PROBLEM DESCRIPTION:
Retype precisely the section of the data that starts at the line containing "part: (639, 559) -> (140, 503), moved" and runs to its final line, ends included.

[Spatial change descriptions]

◆ ◆ ◆

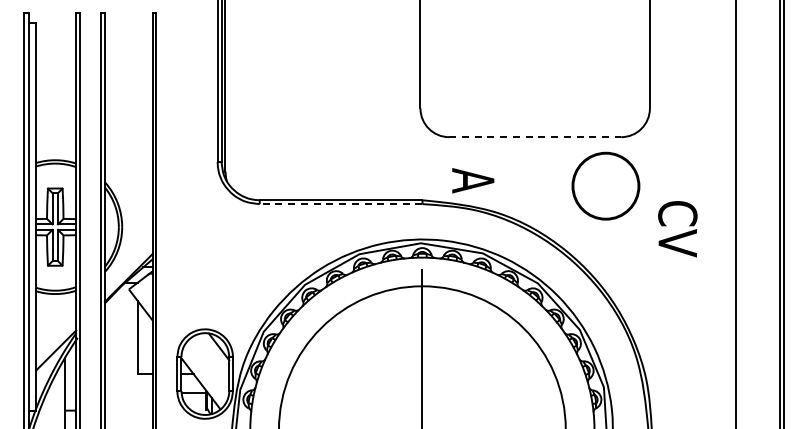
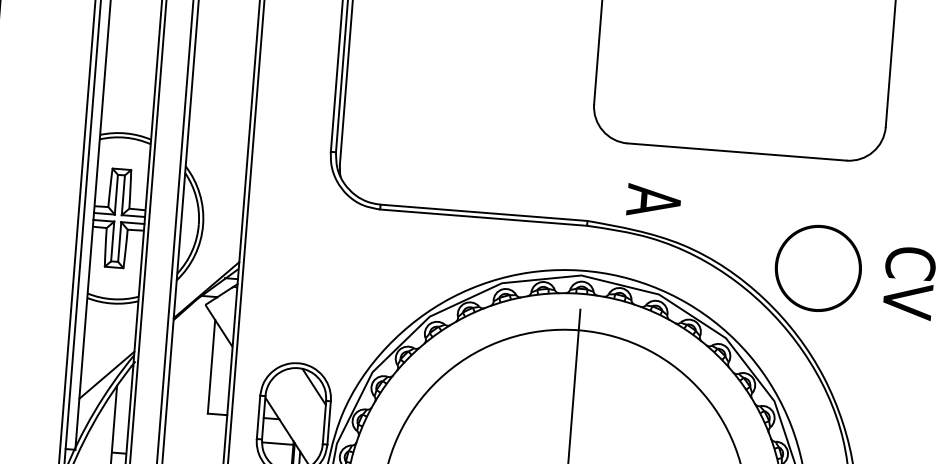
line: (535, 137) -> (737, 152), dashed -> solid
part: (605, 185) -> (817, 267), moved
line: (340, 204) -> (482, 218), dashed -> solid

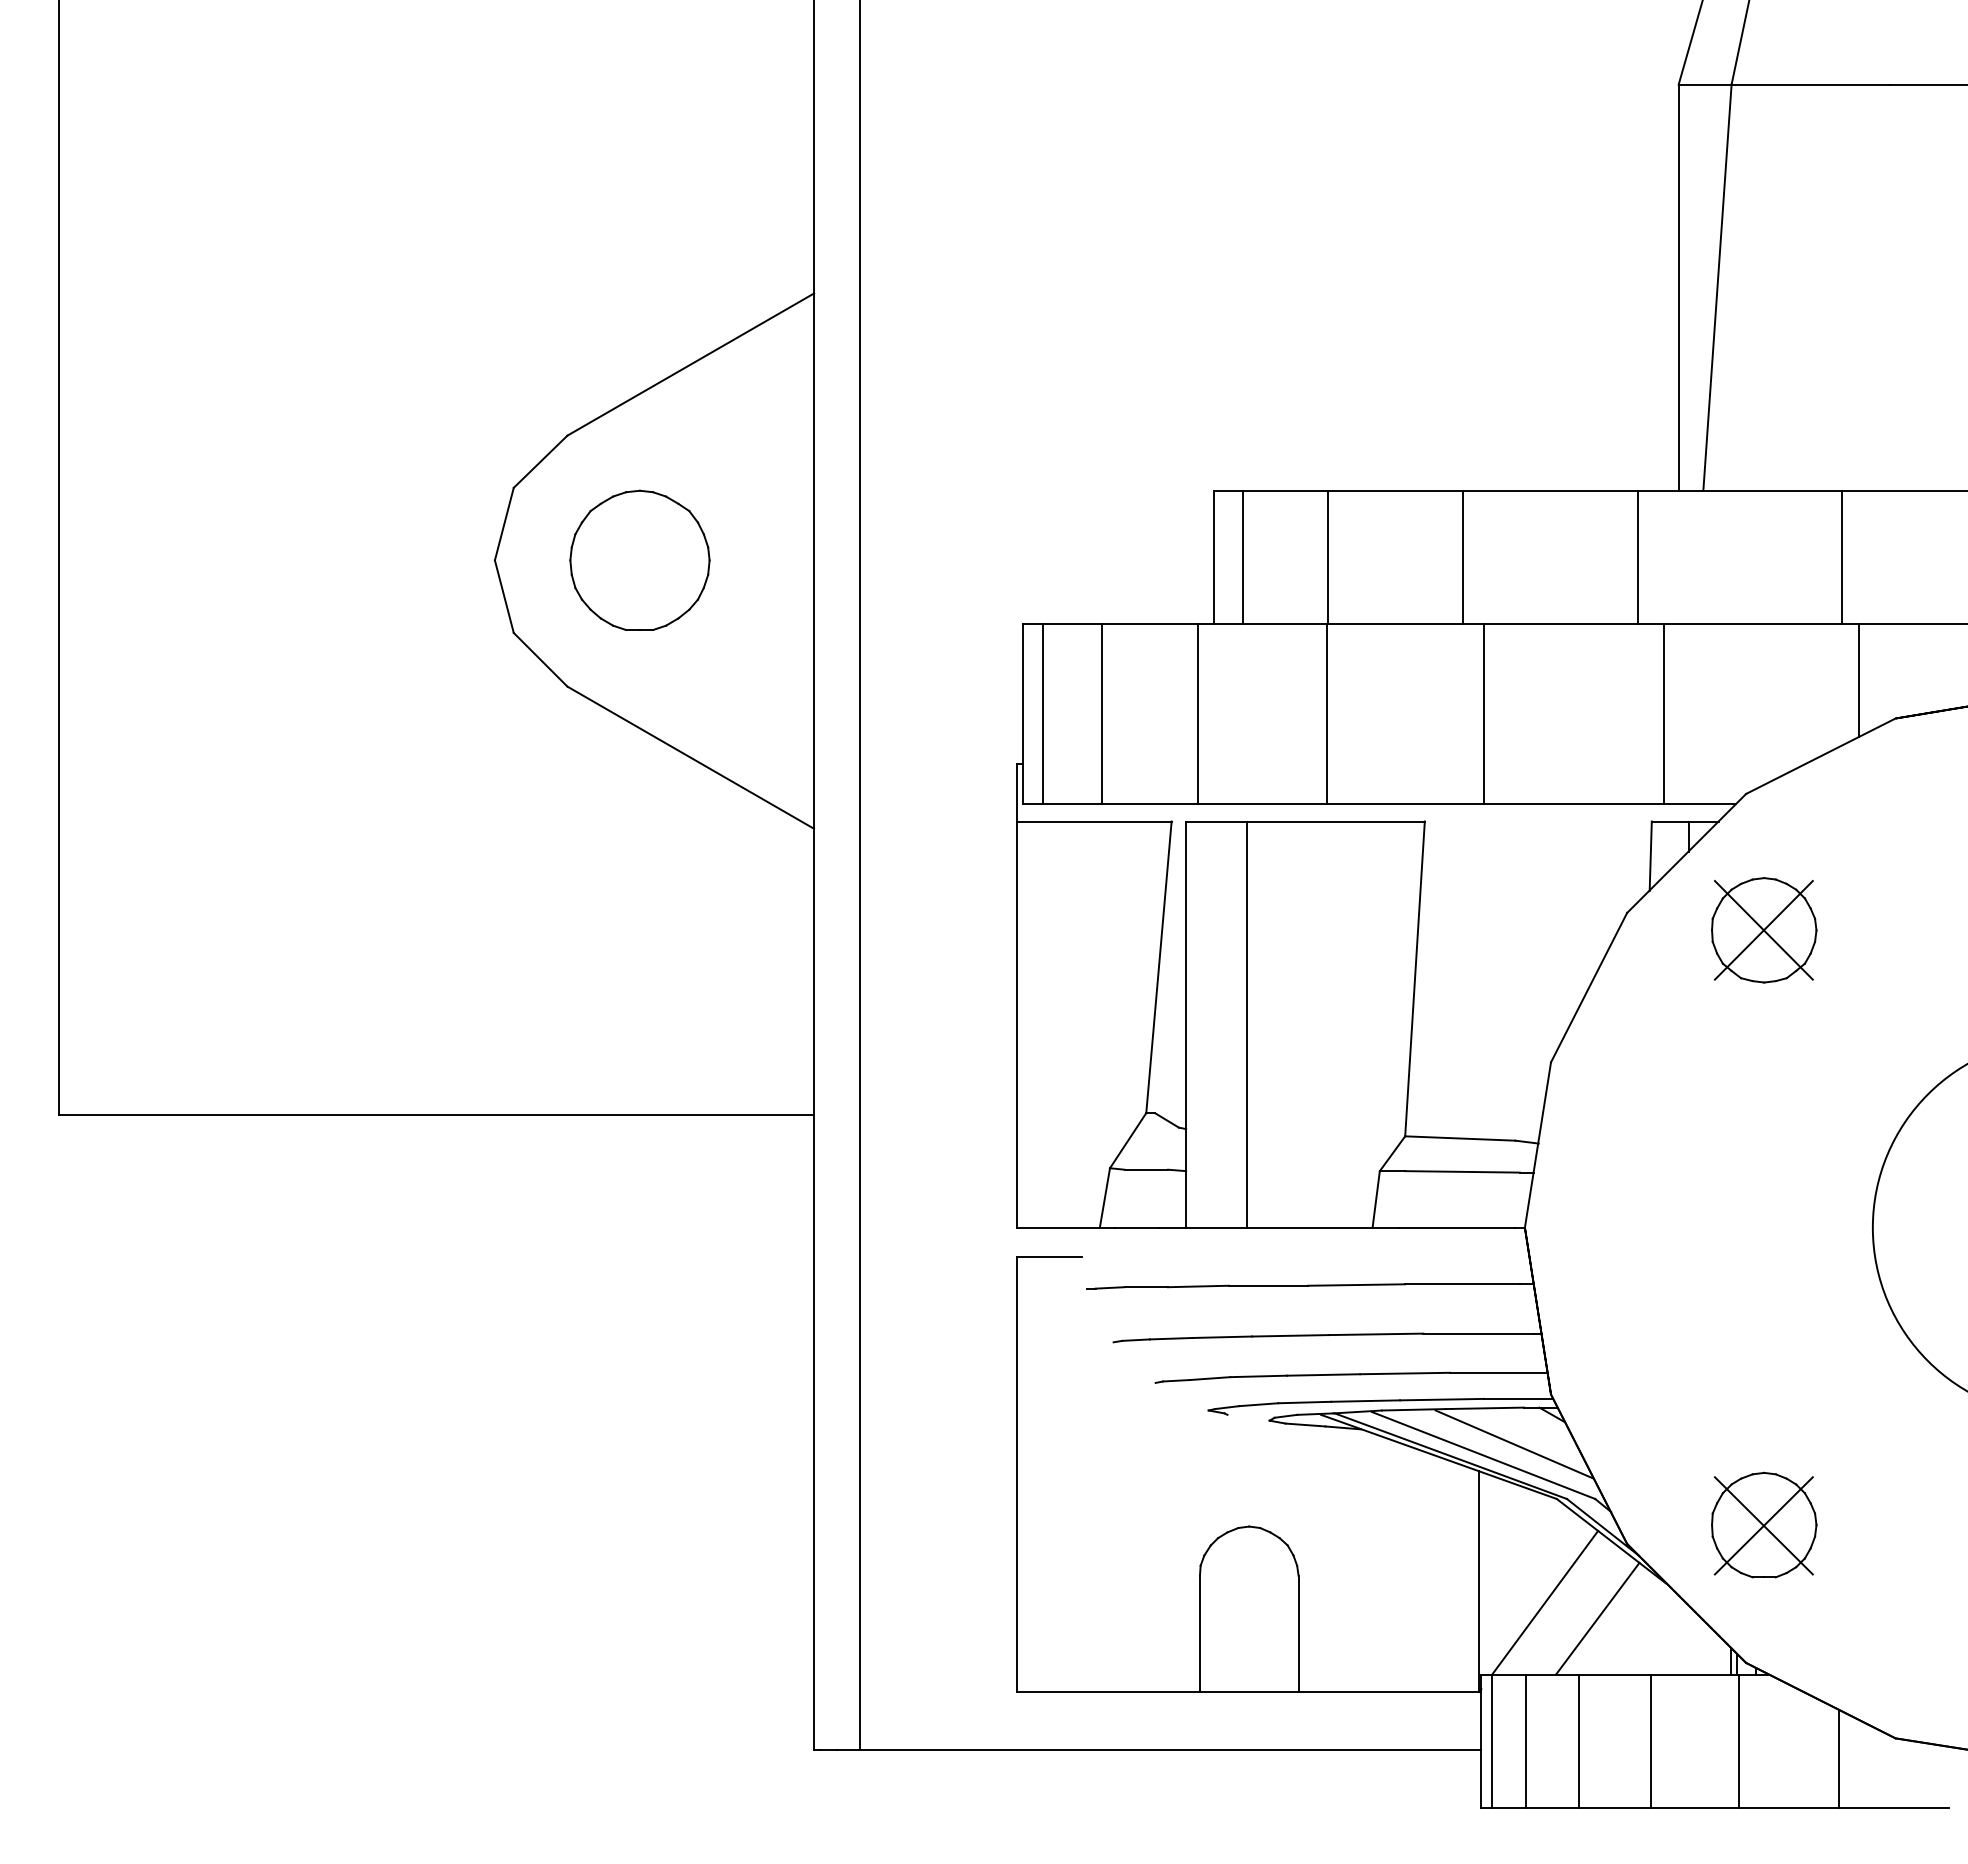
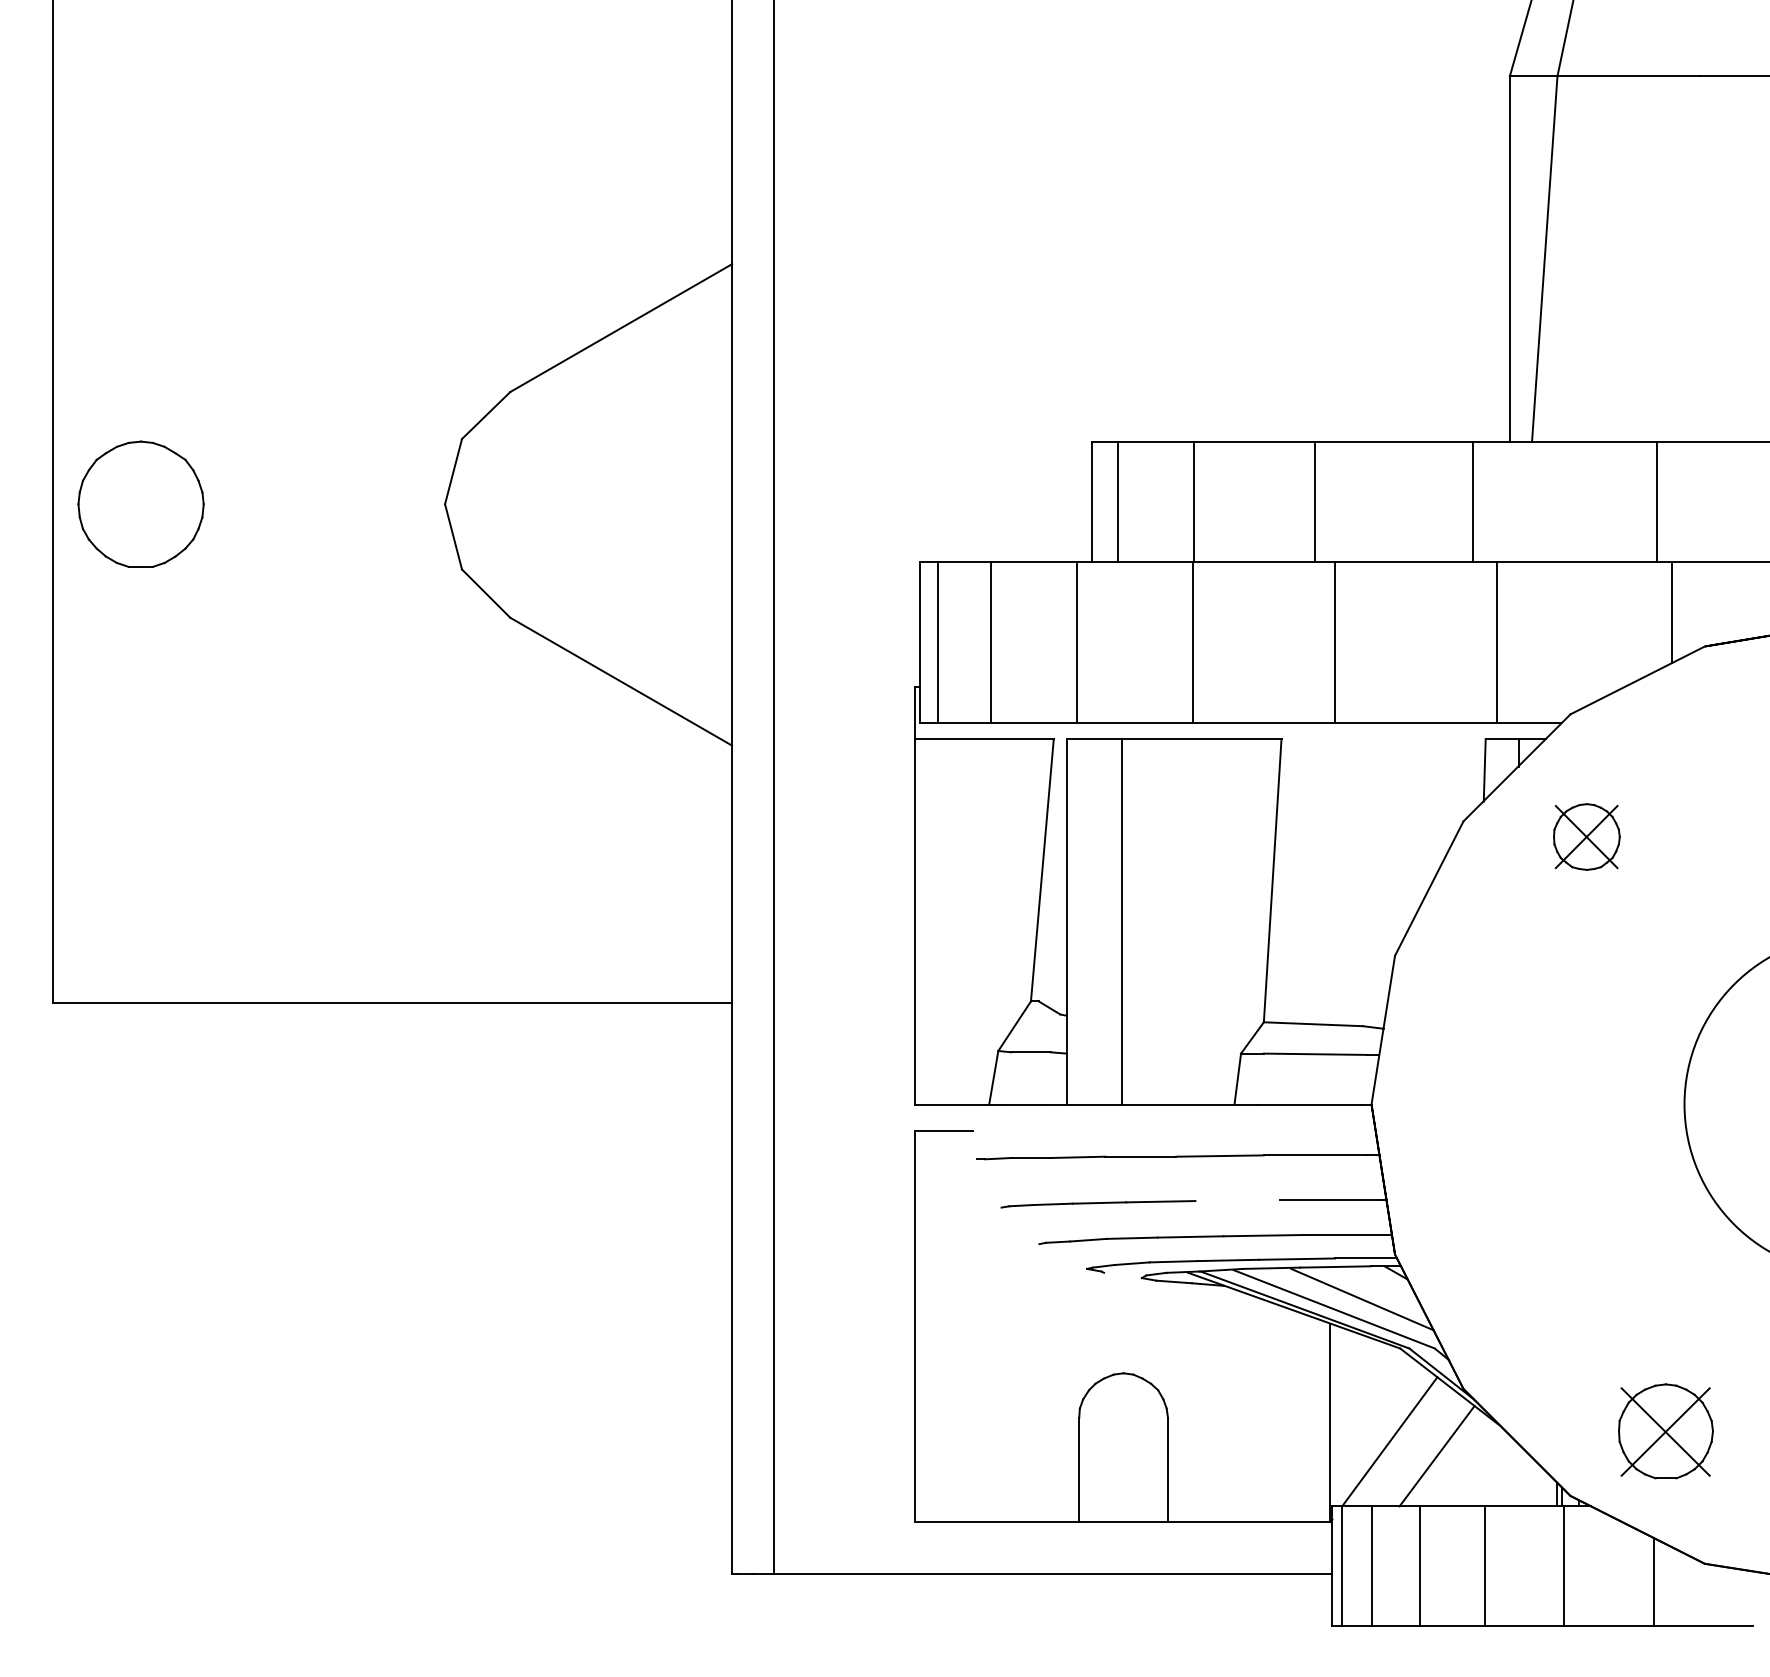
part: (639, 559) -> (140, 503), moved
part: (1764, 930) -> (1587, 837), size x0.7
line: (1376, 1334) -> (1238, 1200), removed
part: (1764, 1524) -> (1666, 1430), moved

◆ ◆ ◆

TASK RESPONSE:
part: (639, 559) -> (140, 503), moved
part: (1764, 930) -> (1587, 837), size x0.7
line: (1376, 1334) -> (1238, 1200), removed
part: (1764, 1524) -> (1666, 1430), moved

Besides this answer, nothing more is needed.